WORKING DATA below:

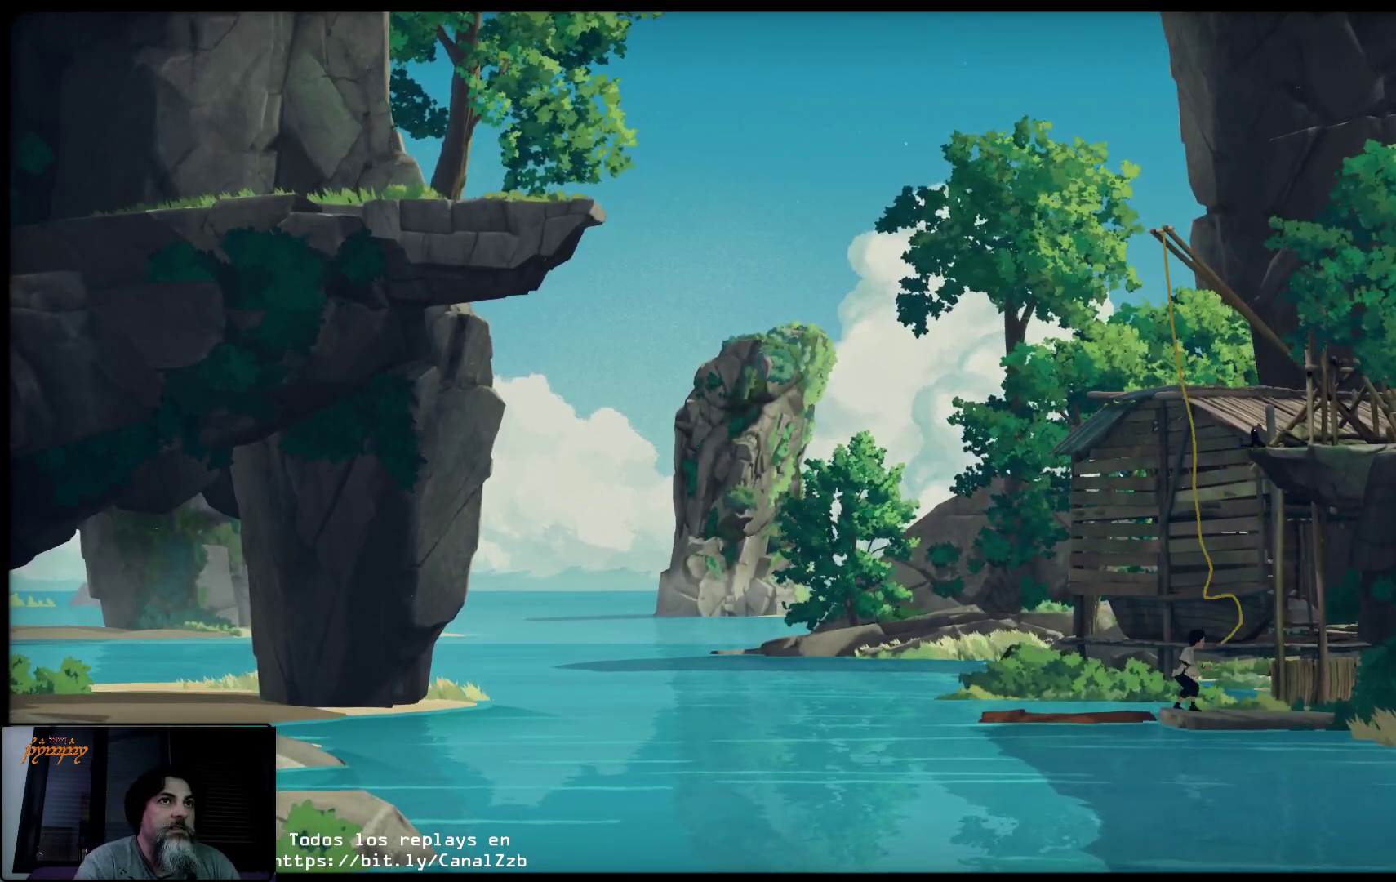
{"buttons": [], "left_stick": "up", "right_stick": "center", "events": [[117, "A", "up"], [150, "A", "down"], [167, "left_stick", "up"], [250, "A", "up"]]}
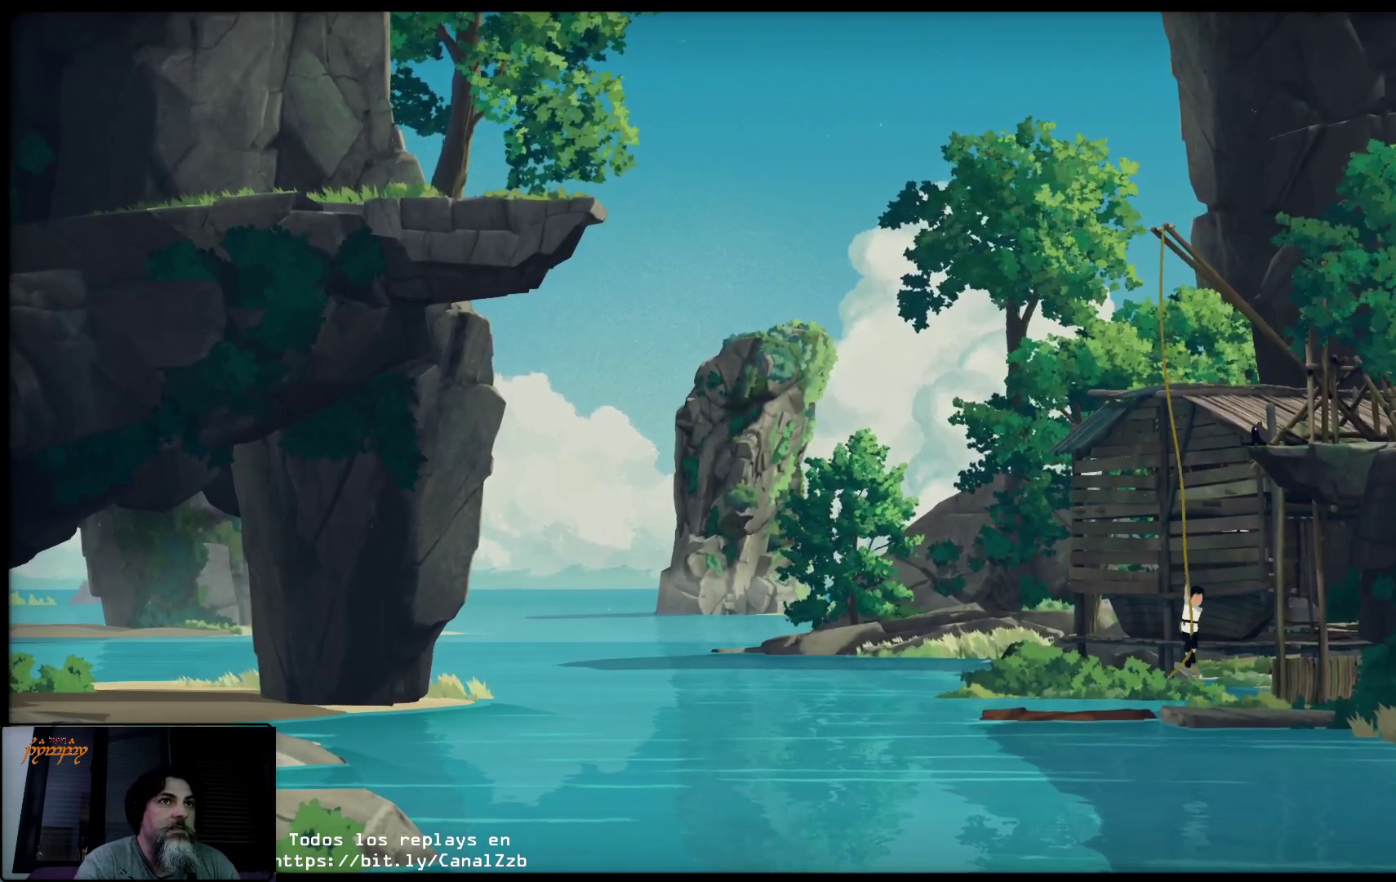
{"buttons": [], "left_stick": "up", "right_stick": "center", "events": []}
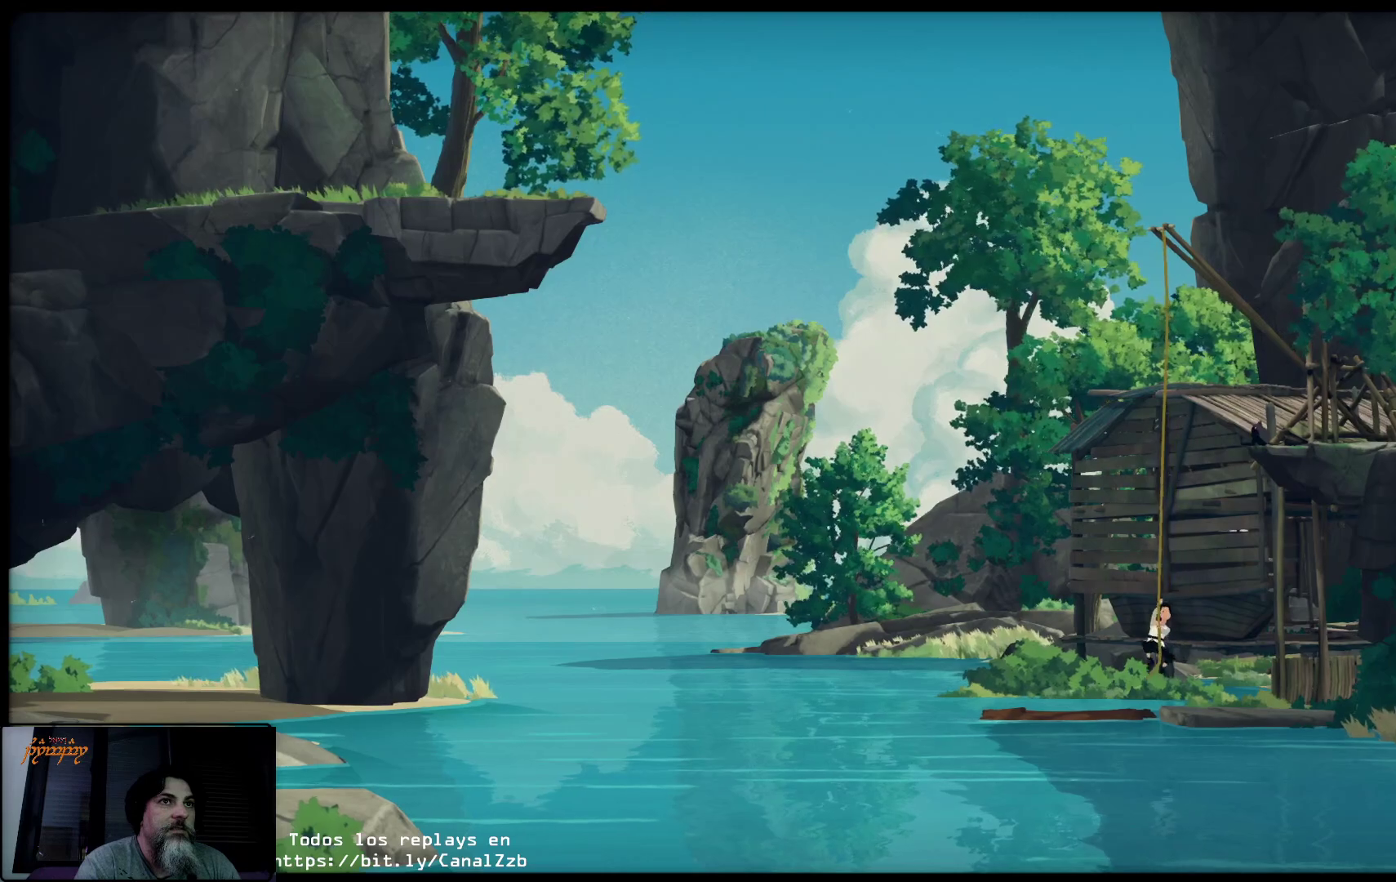
{"buttons": [], "left_stick": "up", "right_stick": "center", "events": []}
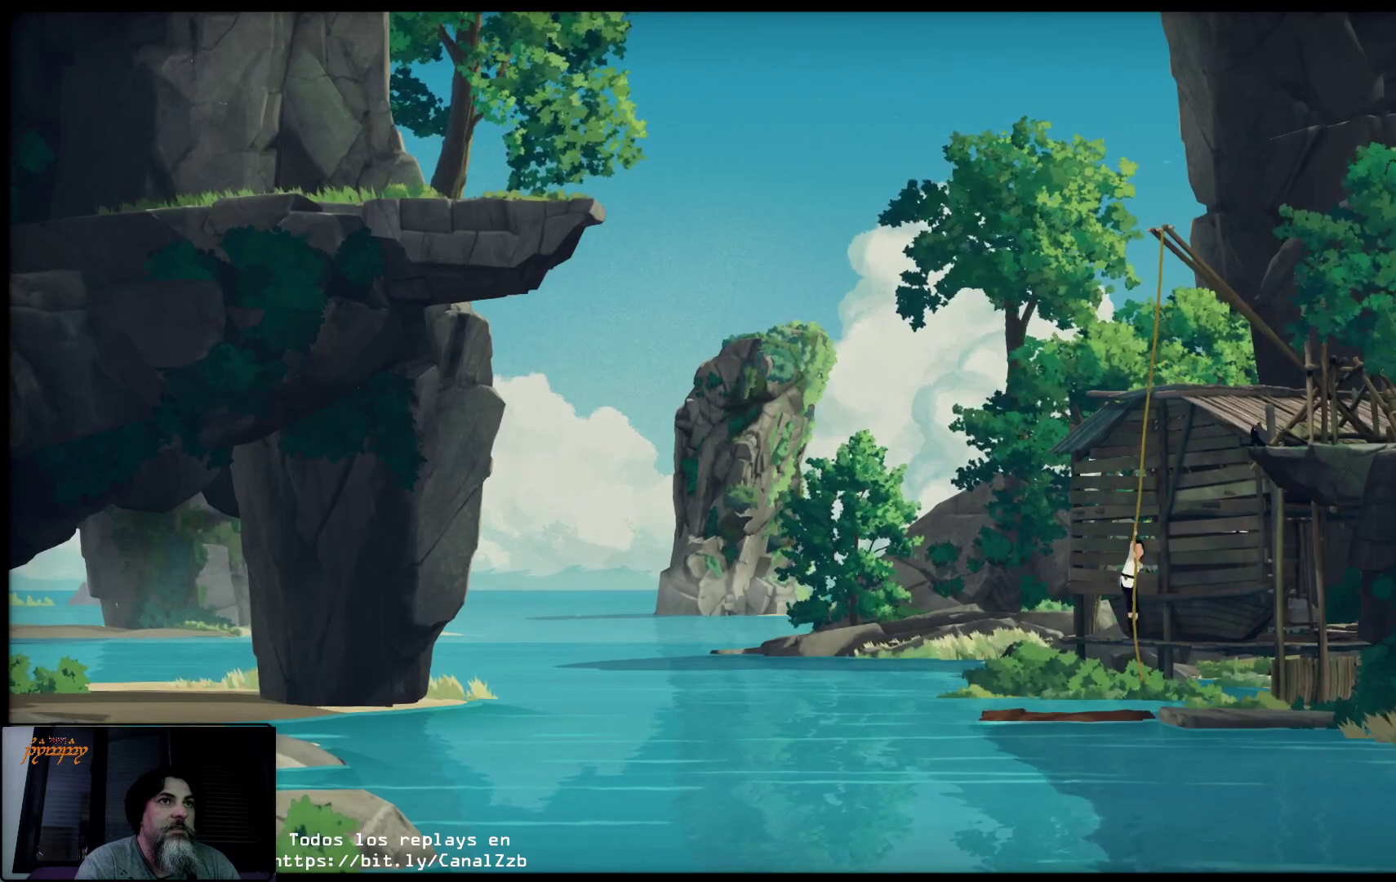
{"buttons": [], "left_stick": "up", "right_stick": "center", "events": []}
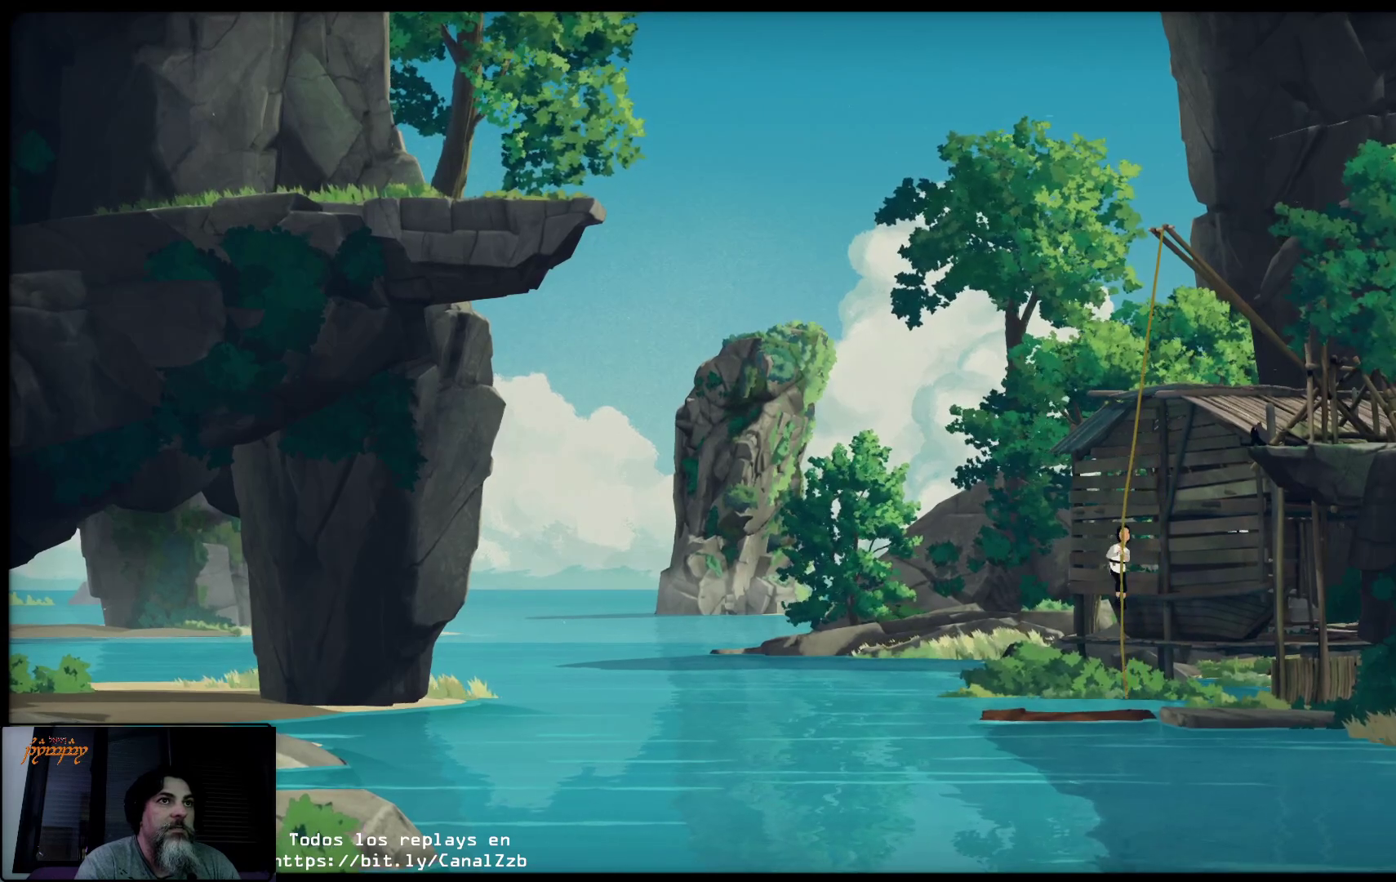
{"buttons": [], "left_stick": "up", "right_stick": "center", "events": []}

End of WORKING DATA.

Go through the material above and print all of it exactly, except the pictures.

{"buttons": [], "left_stick": "up", "right_stick": "center", "events": [[117, "A", "up"], [150, "A", "down"], [167, "left_stick", "up"], [250, "A", "up"]]}
{"buttons": [], "left_stick": "up", "right_stick": "center", "events": []}
{"buttons": [], "left_stick": "up", "right_stick": "center", "events": []}
{"buttons": [], "left_stick": "up", "right_stick": "center", "events": []}
{"buttons": [], "left_stick": "up", "right_stick": "center", "events": []}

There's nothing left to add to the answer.